A few nights ago, just as I realized I had an unforeseen free evening ahead of me, my neighbor popped over to spontaneously invite me to a panel on teen stress at a nearby high school. I said yes.
An hour later I fought back tears as a well-dressed dad pointed to a picture of his teenage son on the big screen, a good-looking kid who committed suicide three years ago. That tragedy spurred the dad and other parents to begin a Wellness Committee aimed at addressing stress among adolescents. Ultimately, they want to change culture – students, parents, schools, teachers, systems, and society – the perfect storm as we all play a role in the overwhelming stress our students experience.
For the Committee’s first public event, they began with stress, which may lead to depression, which may lead to dangerous behaviors and, worst case, suicide. The Committee will do important work, but it won’t matter a whit if the rest of us don’t jump on board.
Teen’s pediatrician happened to be one of the speakers. A wise, well-grounded man, he received several rounds of interruptive applause for speaking truth. Things like, why do final exams come after winter break? In other words, why can’t “break” be a true break, with no finals, no homework hanging over kids’ heads? How about reduced homework, or a later start time since older teens need more sleep?
Other good exhortations:
Just because our kids are older, we are NOT life consultants but more like President of the Board to our kids; they get more responsibility, yes, but we don’t take a hands-off advisory role. We still have levers to pull, and it’s our responsibility to pull them as necessary.
Eat dinner together as a family – friends, we can spare fifteen minutes to be face-to-face with one another!
According to a recent survey, high school students in our district get less than 7 hours of sleep per night. They need more (they should average 9.5 hours/night), so parents and kids can work together to make that change.
Though teens act a convincing part that they do not want to spend time with family, family fun time is important, one of the levers we employ to keep kids healthy. Take a vacation or even a day trip to do something together.
Help kids focus on who they are becoming more than what they are doing. Just like adults, their identity is not wrapped up in performance, in their GPA or home runs; their identity is Who They Are, at their core, when all their accomplishments have been stripped away – as they will be once they have to “start over” in college or the work force.
Technology addiction has become a huge issue, and it’s not healthy that our young people are “on stage” through social media 24/7. Most of us give in to the positive stimulus response, parents may be equally addicted, and we all need to unplug more regularly. Tough love, perhaps, but Teen’s pediatrician thinks cell phones should be off by 8pm, internet by 9pm, and kids in bed by 10pm (my Teen said, “Uh, yah…No Way.” Not sure I’ll pull that particular lever, but we are going to have another conversation about a healthy bedtime routine).
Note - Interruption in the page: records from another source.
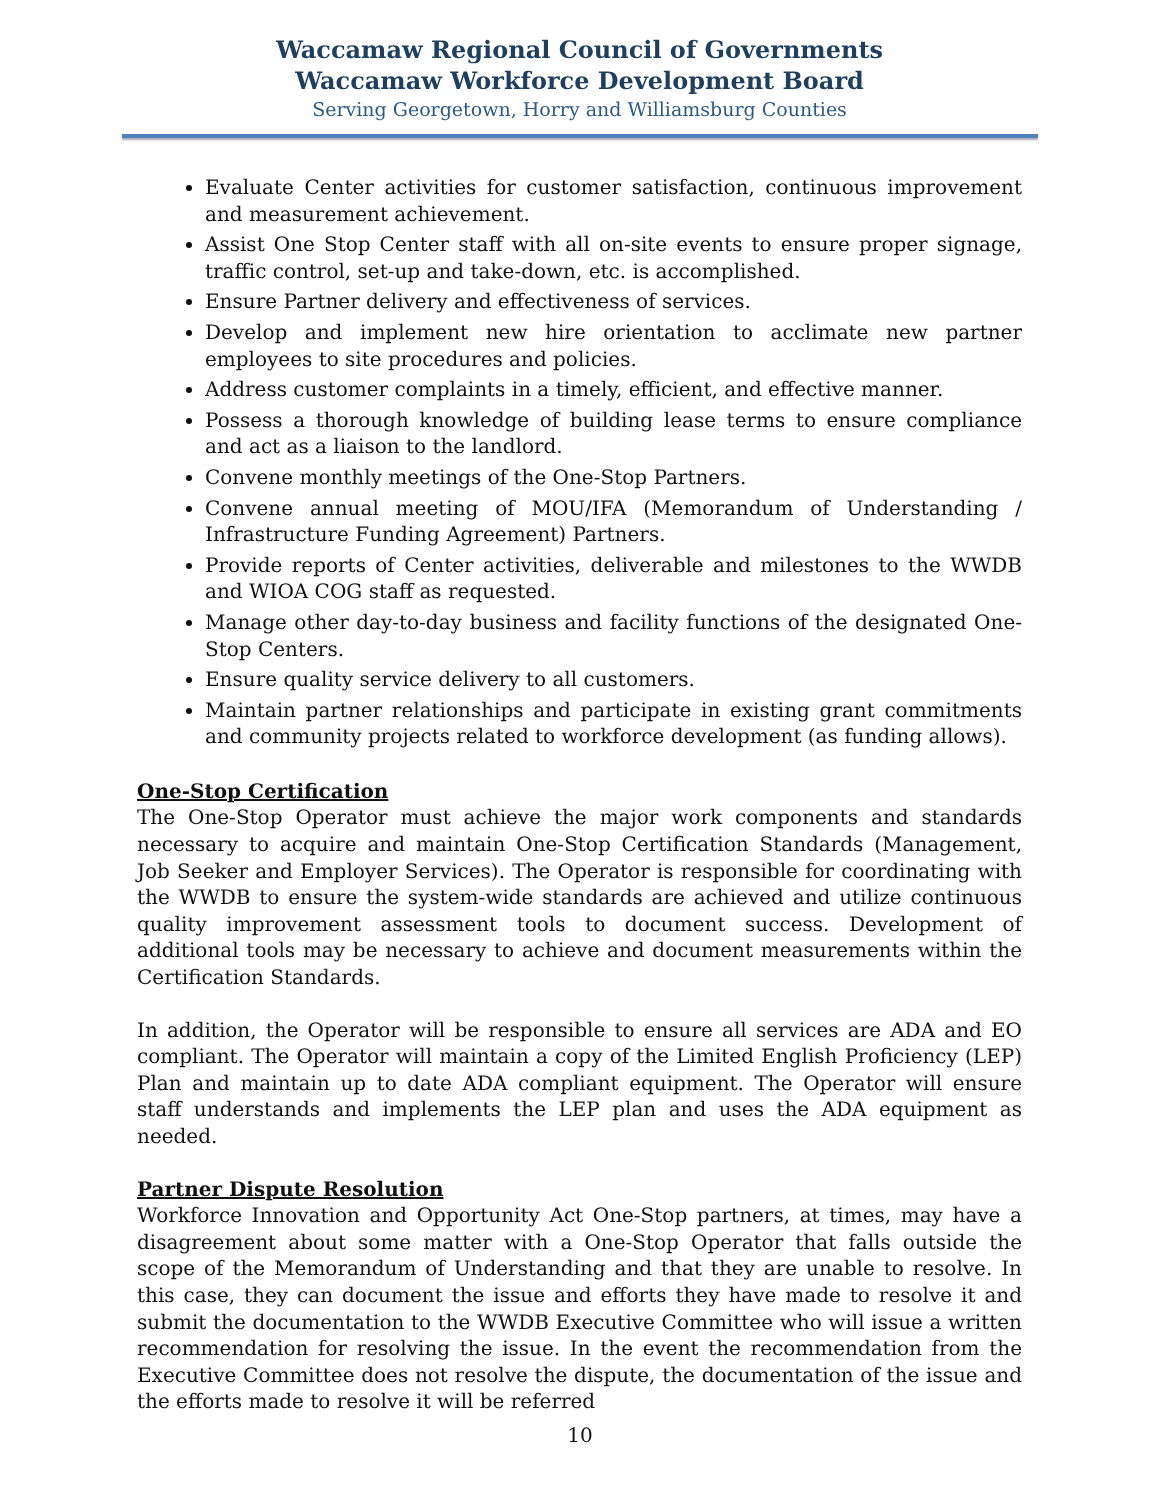Waccamaw Regional Council of Governments
Waccamaw Workforce Development Board
Serving Georgetown, Horry and Williamsburg Counties
Evaluate Center activities for customer satisfaction, continuous improvement and measurement achievement.
Assist One Stop Center staff with all on-site events to ensure proper signage, traffic control, set-up and take-down, etc. is accomplished.
Ensure Partner delivery and effectiveness of services.
Develop and implement new hire orientation to acclimate new partner employees to site procedures and policies.
Address customer complaints in a timely, efficient, and effective manner.
Possess a thorough knowledge of building lease terms to ensure compliance and act as a liaison to the landlord.
Convene monthly meetings of the One-Stop Partners.
Convene annual meeting of MOU/IFA (Memorandum of Understanding / Infrastructure Funding Agreement) Partners.
Provide reports of Center activities, deliverable and milestones to the WWDB and WIOA COG staff as requested.
Manage other day-to-day business and facility functions of the designated One-Stop Centers.
Ensure quality service delivery to all customers.
Maintain partner relationships and participate in existing grant commitments and community projects related to workforce development (as funding allows).
One-Stop Certification
The One-Stop Operator must achieve the major work components and standards necessary to acquire and maintain One-Stop Certification Standards (Management, Job Seeker and Employer Services). The Operator is responsible for coordinating with the WWDB to ensure the system-wide standards are achieved and utilize continuous quality improvement assessment tools to document success. Development of additional tools may be necessary to achieve and document measurements within the Certification Standards.
In addition, the Operator will be responsible to ensure all services are ADA and EO compliant. The Operator will maintain a copy of the Limited English Proficiency (LEP) Plan and maintain up to date ADA compliant equipment. The Operator will ensure staff understands and implements the LEP plan and uses the ADA equipment as needed.
Partner Dispute Resolution
Workforce Innovation and Opportunity Act One-Stop partners, at times, may have a disagreement about some matter with a One-Stop Operator that falls outside the scope of the Memorandum of Understanding and that they are unable to resolve. In this case, they can document the issue and efforts they have made to resolve it and submit the documentation to the WWDB Executive Committee who will issue a written recommendation for resolving the issue. In the event the recommendation from the Executive Committee does not resolve the dispute, the documentation of the issue and the efforts made to resolve it will be referred
10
That recent survey revealed that as many as 46% of local high school kids have had or currently have depression, feeling unrelenting sadness for two weeks or more such that it interferes with their ability to perform daily tasks. Staggering! Maintaining the status quo may be easier, but it’s killing our kids. How can we ignore the truth that our kids are drowning while we stand by, cheering them on?
As adults, we have to model better behavior. We can’t mentor kids in stress-free living if we’re workaholics who don’t stop to enjoy life, if we don’t make time to listen to them. We have to talk about stress. We have to put our phones away and sit face-to-face with our kids and admit our own struggles, our own mistakes.
Life is hard. Parenting is hard, and parenting adolescents can be downright crazy-making. What’s the point in pretense when talking about it helps? Every family, geez, every human!, struggles in some way or other. Talk to your spouse, your kids, teachers and coaches, friends, and neighbors. Talk to anyone who will listen compassionately. Find your safe people if you don’t already know who they are. We’re in this thing together whether we like it or not, so we might as well get on the same team and admit our weaknesses so we can build on our strengths.
Glennon Melton of Momastery wrote, “I’ve never made a friend by bragging about my strengths, but I’ve made countless by sharing my weakness, my emptiness.” Fear and shame keep us from vulnerability, but vulnerability is exactly what we need to combat loneliness. We need one another. Tragedy strikes the one who feels unnecessary and can’t talk about it. Let’s all tell the truth so we can offer one another hope.
If you need someone to talk to and don’t know where to turn, the National Lifeline has trained counselors ready to listen anytime, day or night. It’s free and confidential. Please call: 800-273-TALK.